Pentrecagal
This settlement has grown up around a road junction, where one of the roads out of the Drefach-Felindre valleys joined the main road down the Teifi Valley. The name (cagal means sheep dung) gives an earthy reminder of how important farming has always been here. Even at the height of prosperity at the end of the last century, many small mill owners and workers were also farmers or had small holdings. Much greater use was made then of local resources than today.
Pwll y Gwyddau on the road between Pentrecagal and Waungilwen was known as 'the clay pools' because people came from quite a wide area to dig out the clay to mix with coal dust to make culm balls (Welsh pele) for all the household's fires and kitchen range.
These roads have seen all the changes in the supply and marketing of the woollen industry's raw material - the fleeces - and the finished product - the bales of cloth - from the weaving shops and woollen factories. For all but the largest operators, the wool came from local suppliers and from Welsh mountain sheep.

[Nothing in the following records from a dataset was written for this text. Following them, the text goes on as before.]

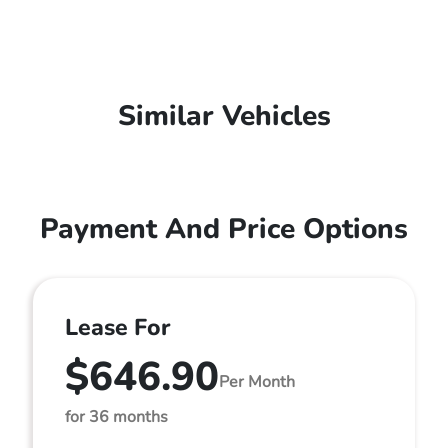
Similar Vehicles
Payment And Price Options
Lease For
$646.90
Per Month
for 36 months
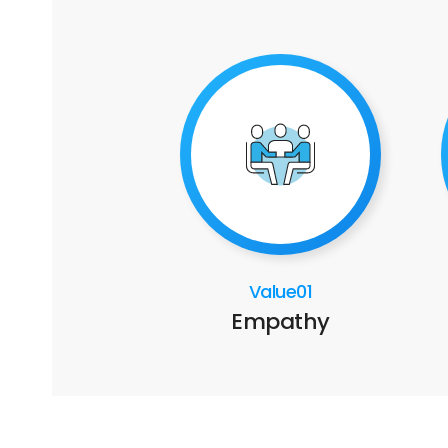
Value01
Empathy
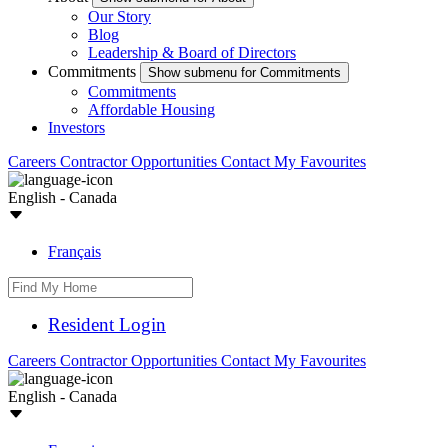
Our Story
Blog
Leadership & Board of Directors
Commitments
Show submenu for Commitments
Commitments
Affordable Housing
Investors
Careers
Contractor Opportunities
Contact
My Favourites
English - Canada
Français
Resident Login
Careers
Contractor Opportunities
Contact
My Favourites
English - Canada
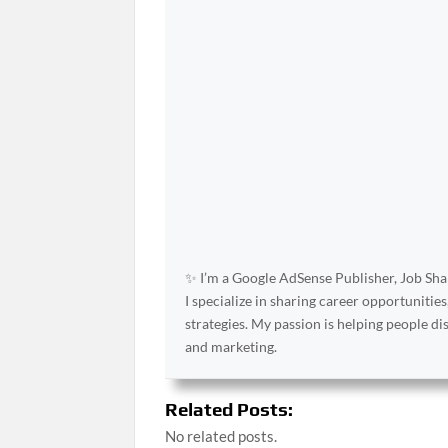
✨ I’m a Google AdSense Publisher, Job Shar
I specialize in sharing career opportunities
strategies. My passion is helping people d
and marketing.
Related Posts:
No related posts.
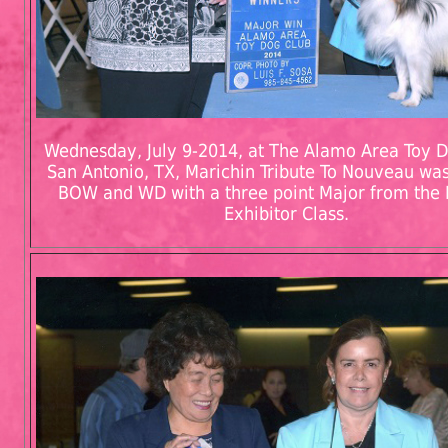
Wednesday, July 9-2014, at The Alamo Area Toy D
San Antonio, TX, Marichin Tribute To Nouveau w
BOW and WD with a three point Major from the 
Exhibitor Class.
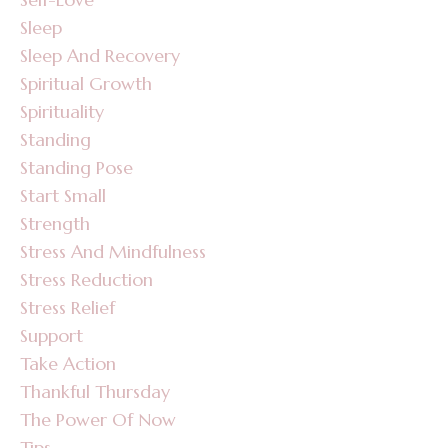
Sleep
Sleep And Recovery
Spiritual Growth
Spirituality
Standing
Standing Pose
Start Small
Strength
Stress And Mindfulness
Stress Reduction
Stress Relief
Support
Take Action
Thankful Thursday
The Power Of Now
Tips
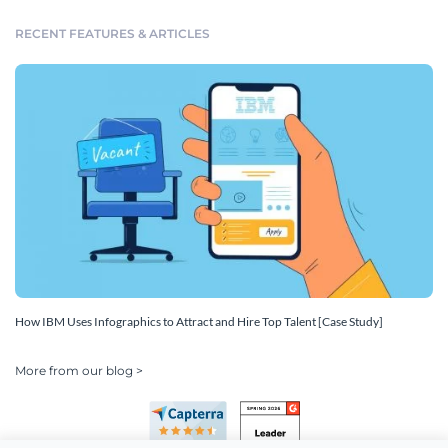
RECENT FEATURES & ARTICLES
How IBM Uses Infographics to Attract and Hire Top Talent [Case Study]
More from our blog >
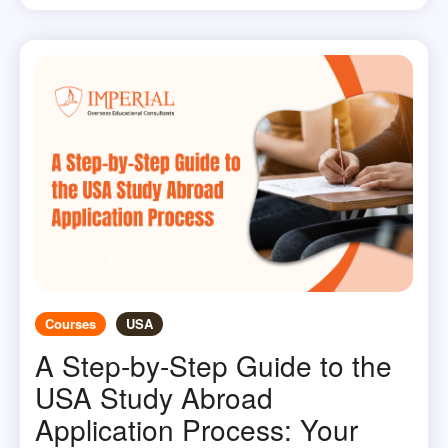
Courses
USA
A Step-by-Step Guide to the
USA Study Abroad
Application Process: Your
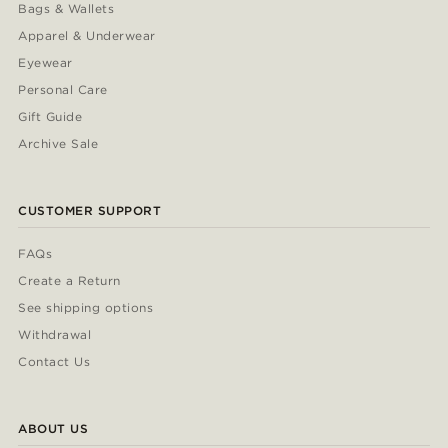
Bags & Wallets
Apparel & Underwear
Eyewear
Personal Care
Gift Guide
Archive Sale
CUSTOMER SUPPORT
FAQs
Create a Return
See shipping options
Withdrawal
Contact Us
ABOUT US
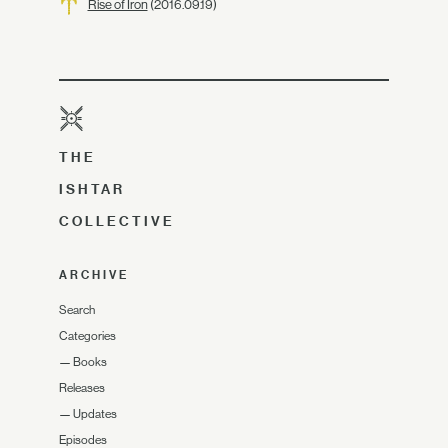
Rise of Iron
(2016.09.19)
THE
ISHTAR
COLLECTIVE
ARCHIVE
Search
Categories
—
Books
Releases
—
Updates
Episodes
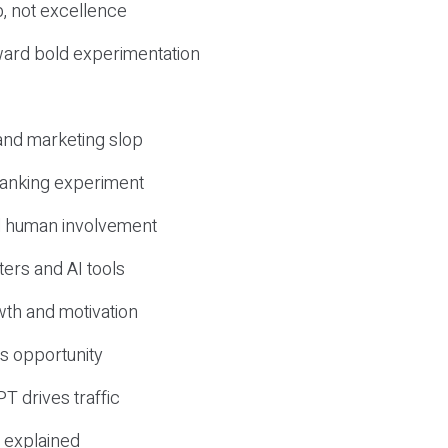
, not excellence
ward bold experimentation
 and marketing slop
 ranking experiment
d human involvement
ers and AI tools
wth and motivation
s opportunity
T drives traffic
 explained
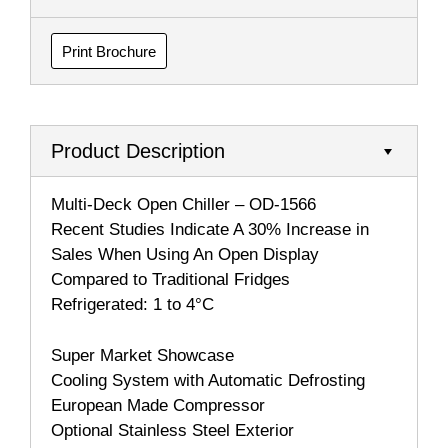
Print Brochure
Product Description
Multi-Deck Open Chiller – OD-1566
Recent Studies Indicate A 30% Increase in
Sales When Using An Open Display
Compared to Traditional Fridges
Refrigerated: 1 to 4°C
Super Market Showcase
Cooling System with Automatic Defrosting
European Made Compressor
Optional Stainless Steel Exterior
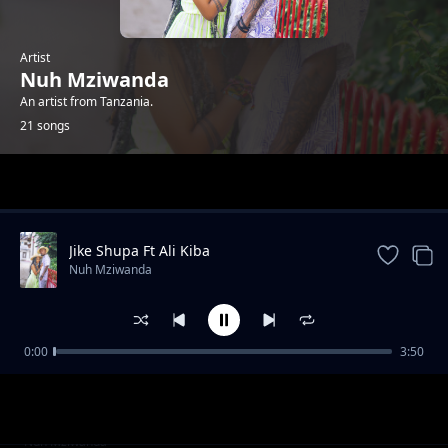
Artist
Nuh Mziwanda
An artist from Tanzania.
21 songs
Trending
Jike Shupa Ft Ali Kiba
Nuh Mziwanda
0:00
3:50
Makulusa
Nuh Mziwanda
Boss Kalewa Ft Lola mziwanda
Nuh Mziwanda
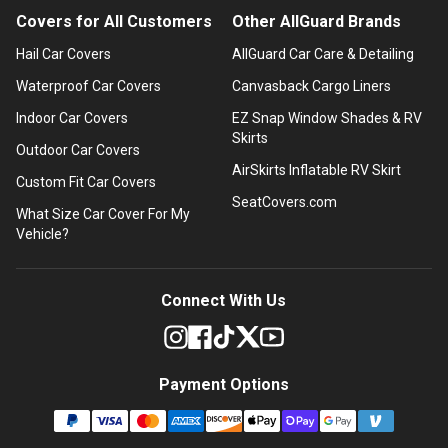
Covers for All Customers
Other AllGuard Brands
Hail Car Covers
AllGuard Car Care & Detailing
Waterproof Car Covers
Canvasback Cargo Liners
Indoor Car Covers
EZ Snap Window Shades & RV
Skirts
Outdoor Car Covers
AirSkirts Inflatable RV Skirt
Custom Fit Car Covers
SeatCovers.com
What Size Car Cover For My
Vehicle?
Connect With Us
Payment Options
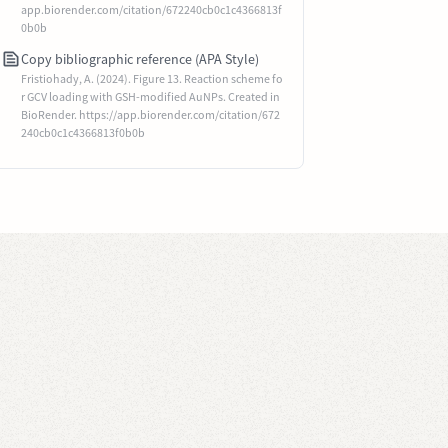
app.biorender.com/citation/672240cb0c1c4366813f
0b0b
Copy bibliographic reference (APA Style)
Fristiohady, A. (2024). Figure 13. Reaction scheme fo
r GCV loading with GSH-modified AuNPs. Created in
BioRender. https://app.biorender.com/citation/672
240cb0c1c4366813f0b0b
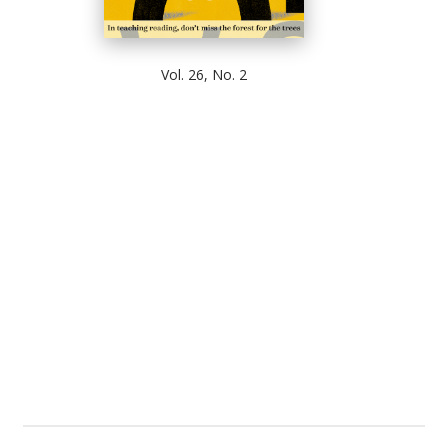
Vol. 26, No. 2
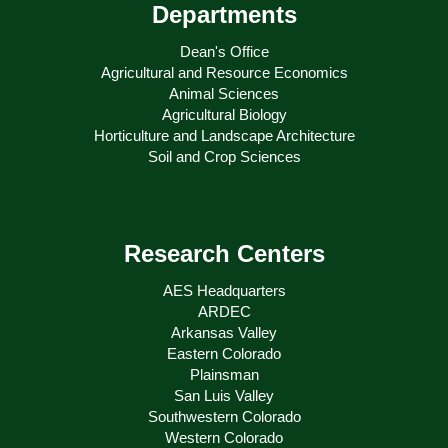
Departments
Dean's Office
Agricultural and Resource Economics
Animal Sciences
Agricultural Biology
Horticulture and Landscape Architecture
Soil and Crop Sciences
Research Centers
AES Headquarters
ARDEC
Arkansas Valley
Eastern Colorado
Plainsman
San Luis Valley
Southwestern Colorado
Western Colorado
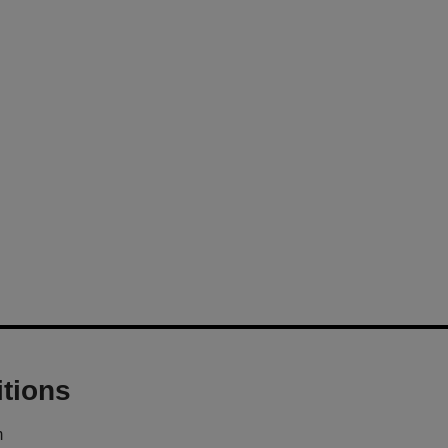
tions
m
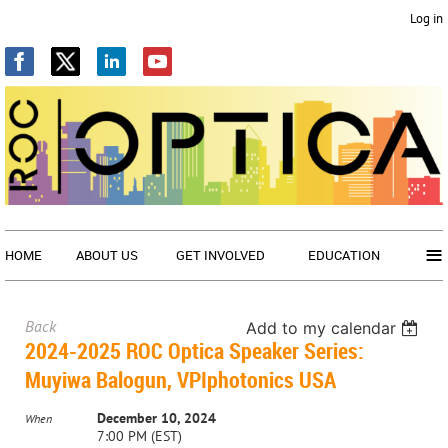
Log in
≡
HOME
ABOUT US
GET INVOLVED
EDUCATION
Back
Add to my calendar
2024-2025 ROC Optica Speaker Series:
Muyiwa Balogun, VPIphotonics USA
December 10, 2024
When
7:00 PM (EST)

Sometimes farmers took their fleeces directly to the mills. The larger factories dealt with fell-mongers. Small producers took their own cloth to markets and fairs all over south and west Wales. The larger factories sold to cloth merchants.
The biggest change in transport came when the Carmarthen to Lampeter railway opened in 1864, although the line between Pencader and Newcastle Emlyn, with its station nearby Henllan, didn't open until 1895. But even into the era of the motor-car, horse drawn transport remained and Pentrecagal's smithy did a busy trade.